- **MATERIAL FOR THE TASK**
┄┄┄┄┄┄┄┄┄┄

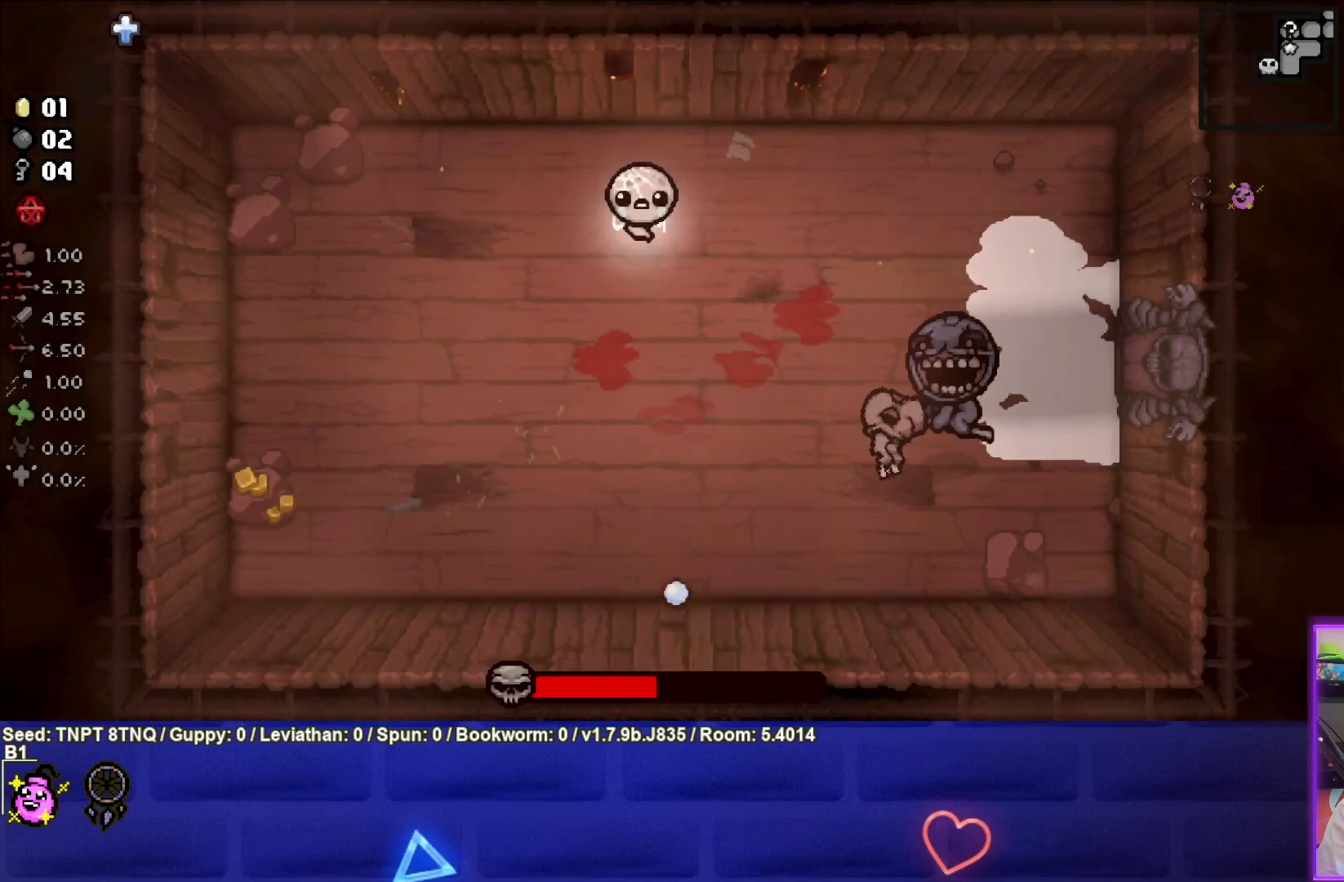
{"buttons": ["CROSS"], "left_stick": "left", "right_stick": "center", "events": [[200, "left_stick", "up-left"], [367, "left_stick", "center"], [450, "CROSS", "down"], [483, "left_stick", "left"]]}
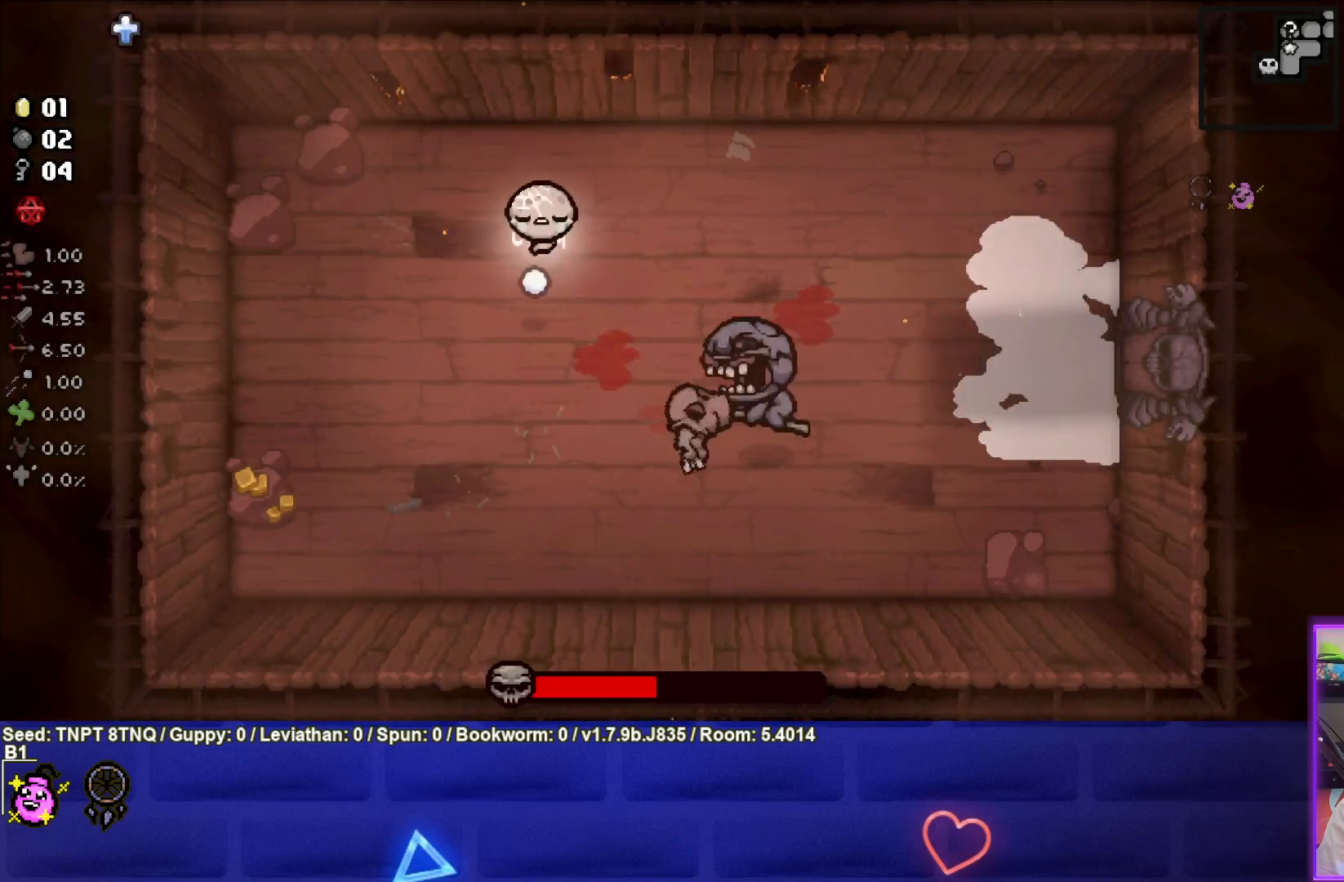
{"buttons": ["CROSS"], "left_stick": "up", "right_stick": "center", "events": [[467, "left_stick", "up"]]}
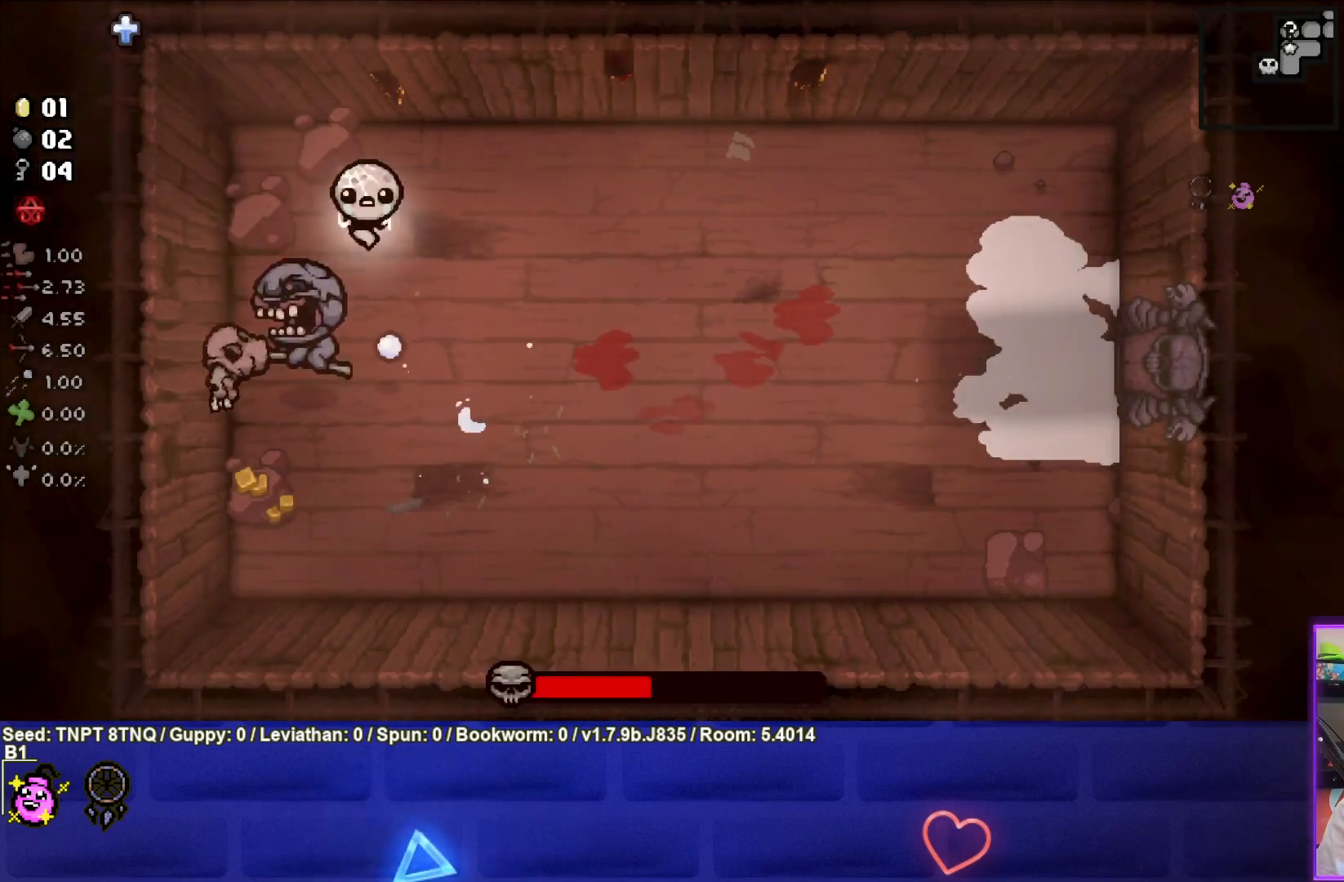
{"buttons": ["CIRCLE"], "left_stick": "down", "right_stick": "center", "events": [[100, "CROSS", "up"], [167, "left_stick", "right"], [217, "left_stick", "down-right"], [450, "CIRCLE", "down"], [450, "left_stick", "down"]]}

┄┄┄┄┄┄┄┄┄┄

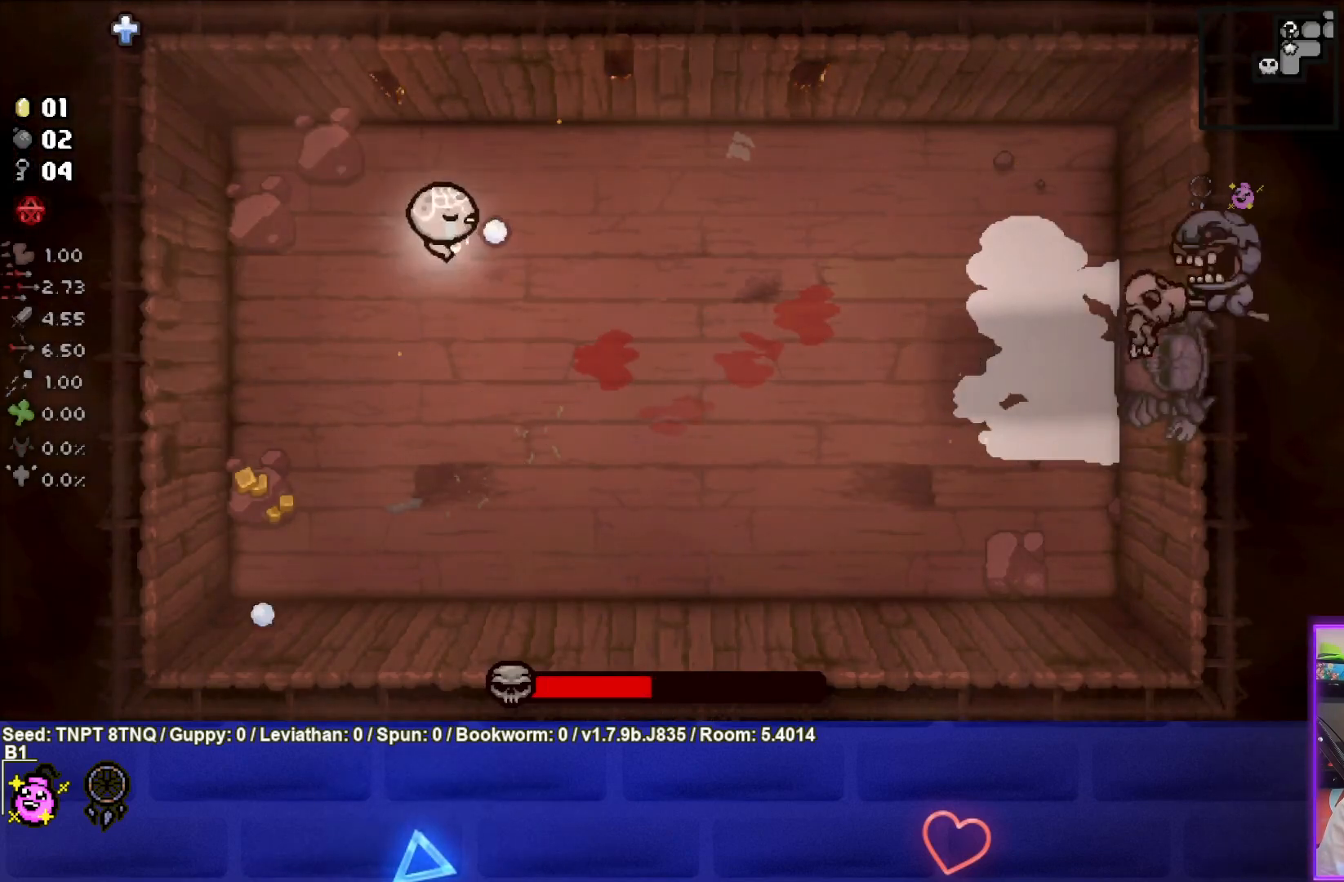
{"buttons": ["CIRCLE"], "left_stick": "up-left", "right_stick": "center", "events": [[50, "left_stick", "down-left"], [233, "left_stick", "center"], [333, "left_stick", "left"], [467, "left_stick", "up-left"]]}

┄┄┄┄┄┄┄┄┄┄

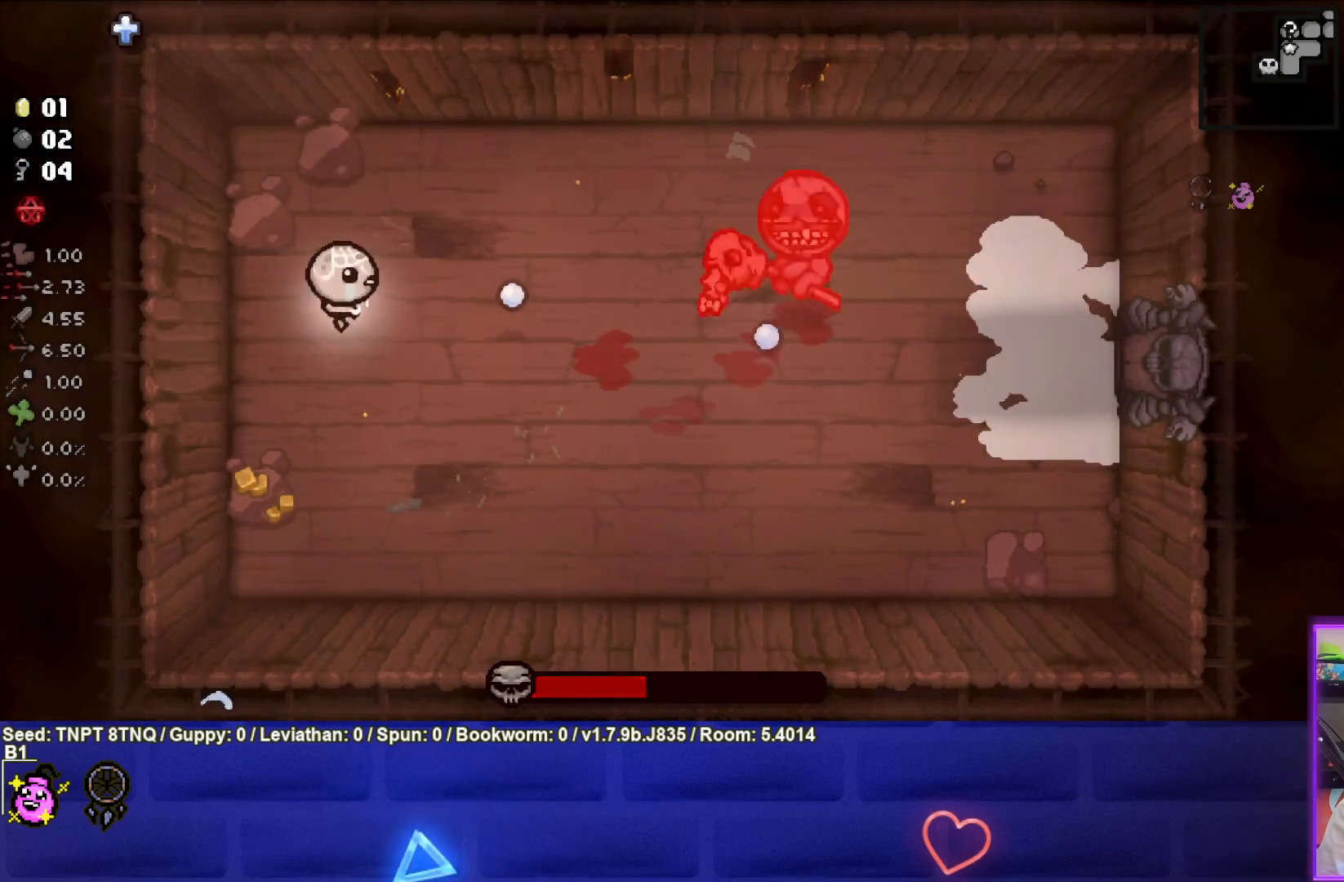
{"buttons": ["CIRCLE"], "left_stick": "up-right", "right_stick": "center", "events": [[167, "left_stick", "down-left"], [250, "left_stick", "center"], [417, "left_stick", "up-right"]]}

┄┄┄┄┄┄┄┄┄┄

- **EXERCISE BRIEF**
Note every line above where the string "down" shows up, and copy those lines.

- **SOLVED PROBLEM**
{"buttons": ["CROSS"], "left_stick": "left", "right_stick": "center", "events": [[200, "left_stick", "up-left"], [367, "left_stick", "center"], [450, "CROSS", "down"], [483, "left_stick", "left"]]}
{"buttons": ["CIRCLE"], "left_stick": "down", "right_stick": "center", "events": [[100, "CROSS", "up"], [167, "left_stick", "right"], [217, "left_stick", "down-right"], [450, "CIRCLE", "down"], [450, "left_stick", "down"]]}
{"buttons": ["CIRCLE"], "left_stick": "up-left", "right_stick": "center", "events": [[50, "left_stick", "down-left"], [233, "left_stick", "center"], [333, "left_stick", "left"], [467, "left_stick", "up-left"]]}
{"buttons": ["CIRCLE"], "left_stick": "up-right", "right_stick": "center", "events": [[167, "left_stick", "down-left"], [250, "left_stick", "center"], [417, "left_stick", "up-right"]]}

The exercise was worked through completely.